Thanks Ishbel! I believe that courgettes are mentioned in this cookbook also.

Kitchenelf, it really just kinda blew my little blonde mind!  There are no pictures of it whole in the book, only sliced, diced, & cooked so it was hard to tell. I'm just glad that I know I can come here to find out stuff like this.


----------



## Haggis (Jan 6, 2005)

I believe eggplant is only called aubergines in the UK, over here they still go by the name eggplant.

What throws me off sometimes is people saying peppers instead of capsicum, there are so many varieties of peppers, I always need to remind myself.


----------



## Ishbel (Jan 7, 2005)

The Aussies may not call them aubergines, but the French definitely do, Haggis  8) 

We call capsicums - peppers!  And what US (and maybe other counties) call rutabaga, we call Swede or Swedish turnip.


----------



## Pam Leavy (Jan 7, 2005)

In the Netherlands Courgette is zucchini, aubergine is eggplant and paprika is the name for green/red/yellow peppers.  

Pam


----------



## crewsk (Jan 7, 2005)

Y'all have been so much help!!   Now for my next question. What is rocket? It looks like dandilion leaves to me.


----------



## chez suz (Jan 7, 2005)

Hi Crewsk..Rocket is another name for Arugala.


----------



## crewsk (Jan 7, 2005)

Thanks chez suz! It is another thing that's in this pasta book that really threw me.


----------



## Ishbel (Jan 8, 2005)

Sometimes recipe books use the French word - roquette..  I like it in salads as it has a nice, slightly bitter note.


----------



## buckytom (Jan 8, 2005)

i have a british gardening book that took me a while to figure out all of the different names of things across the pond, but now i use it as a reference for when i get stuck in a recipe with a strange name i don't recognize.


----------



## kyles (Jan 8, 2005)

I still confuse people, I am sure the locals in my village are going to by an Australian-English dictionary! The peppers thing baffles me, they'll still always be capsicums to me!!!

Whoever thought veggies could be so complicated??


----------



## Claire (Jan 9, 2005)

I guess I'm not the only one who buys cookbooks that aren't USA!  I'm almost as likely to use the metric measurements on my cups as the "American" side!


----------



## Ishbel (Jan 9, 2005)

It's the 'cups' measurements that put me off trying a lot of US recipes...  I am an unreconstructed 'Imperial measurement' sort of a woman - I can DO metric when forced (we are supposed only to buy and measure in metric in the UK - but butchers, greengrocers etc 'display' their goods in metric,but will sell in Imperial for people like me)  8)   

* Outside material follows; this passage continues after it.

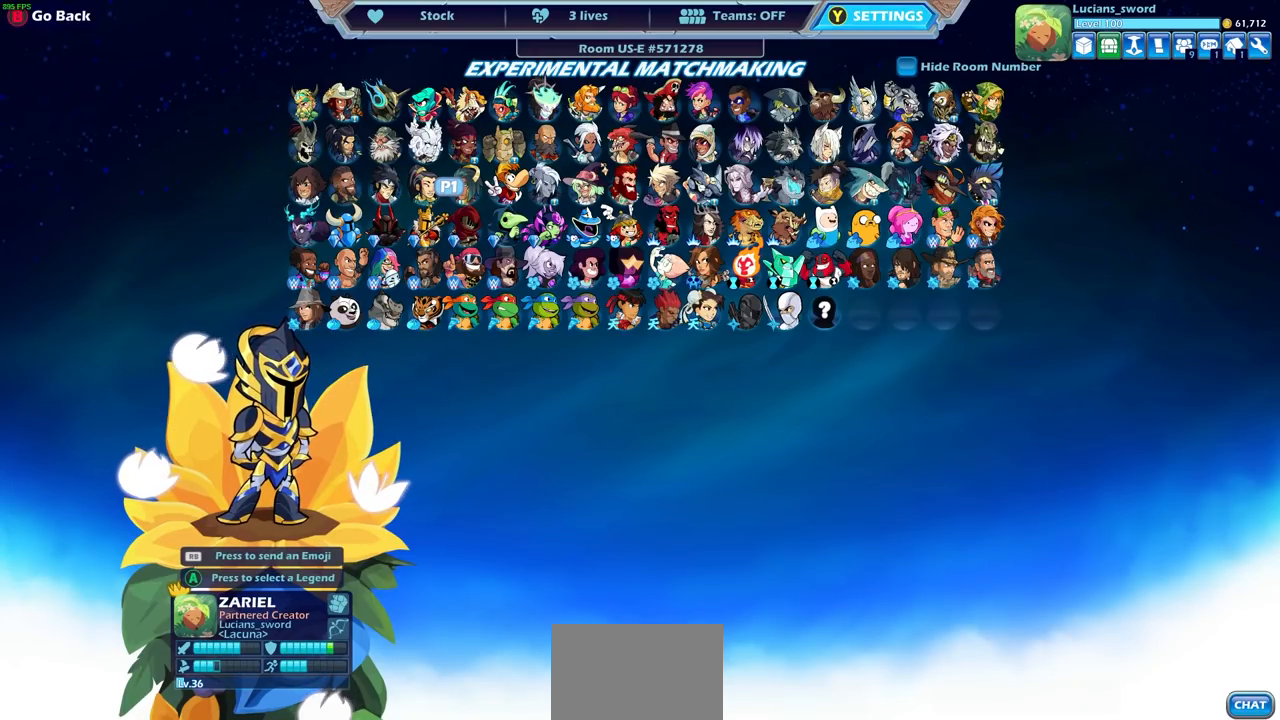
{"buttons": [], "left_stick": "center", "right_stick": "center", "events": []}
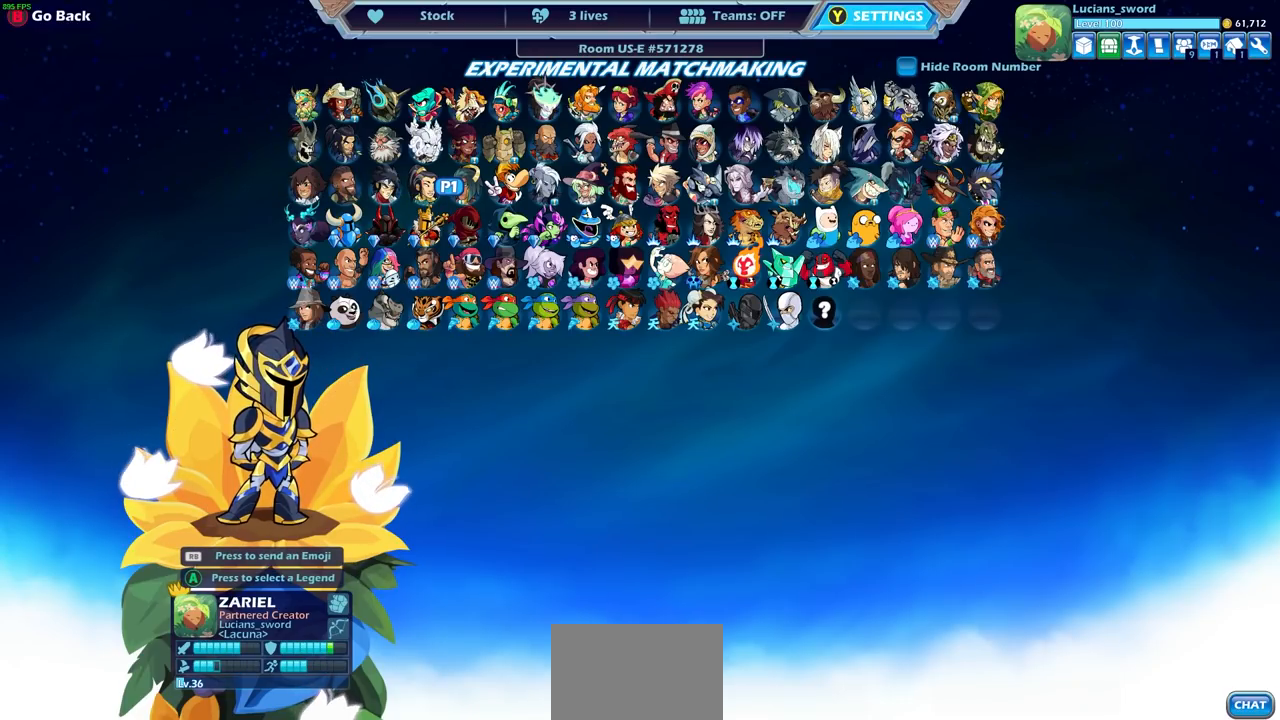
{"buttons": ["DPAD_DOWN"], "left_stick": "center", "right_stick": "center", "events": [[417, "DPAD_DOWN", "down"]]}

Modern UK recipes are all metric - so I'm using that system of measurement more and more nowadays.  But family recipes (going back nearly 300 years in some cases!) all use imperial - so I haven't bothered to 'update' them into metric.


----------



## kyles (Jan 9, 2005)

Not having been brought up Imperial at all I panicked coming from Oz to UK about buying stuff by weight, and was so pleased to see everything in grams and kilos, even if I am the only one at the counter ordering by grams!!!


----------



## Haggis (Jan 10, 2005)

Thing is when people mention rocket I don't know whether they mean the wide and long type leaved rocket or the thin, multi-frond leaved version that is called "wild rocket" here.

And don't even get me started on the whole onion issue. Three english speaking countries with countless recipes using a variety of different terms for onions...and sometimes even mixing them up in the one country.

God bless The Cook's Thesaurus probably one of my highest rated sites available on the net.


----------



## crewsk (Jan 10, 2005)

Y'all are great! Luckly for me, the measurements in this cookbook are listed in kilos & cups.  Thanks again for the explination of rocket & aubergine!


----------



## buckytom (Jan 10, 2005)

another one for zucchini, or green summer squash is cocozelle. and cippola are onions, cippoline are a special type of baby or pearl onions.


----------



## Ishbel (Jan 10, 2005)

We have a great Italian chef here in the UK called Antonio Carluccio - as well as restaurants, he has a wonderful shop based in Neil's Yard in London - I always try to visit the shop when in London on business.   He has the most wonderful pickled small onions - done in really wonderful spiced pickling vinegar - they are called cippolino....    Mind you, one of them and you're reaching for the breath-fresheners!

I've got a few of his cookery books, too - most of them from TV series he made in the 90s for the BBC (I think it was the BBC!)  He is a real authority on edible fungii....   a truffle and mushroom hunter, par excellence!

Here's a link http://www.carluccios.com/CarlucciosSite/pages/home/default.asp?


----------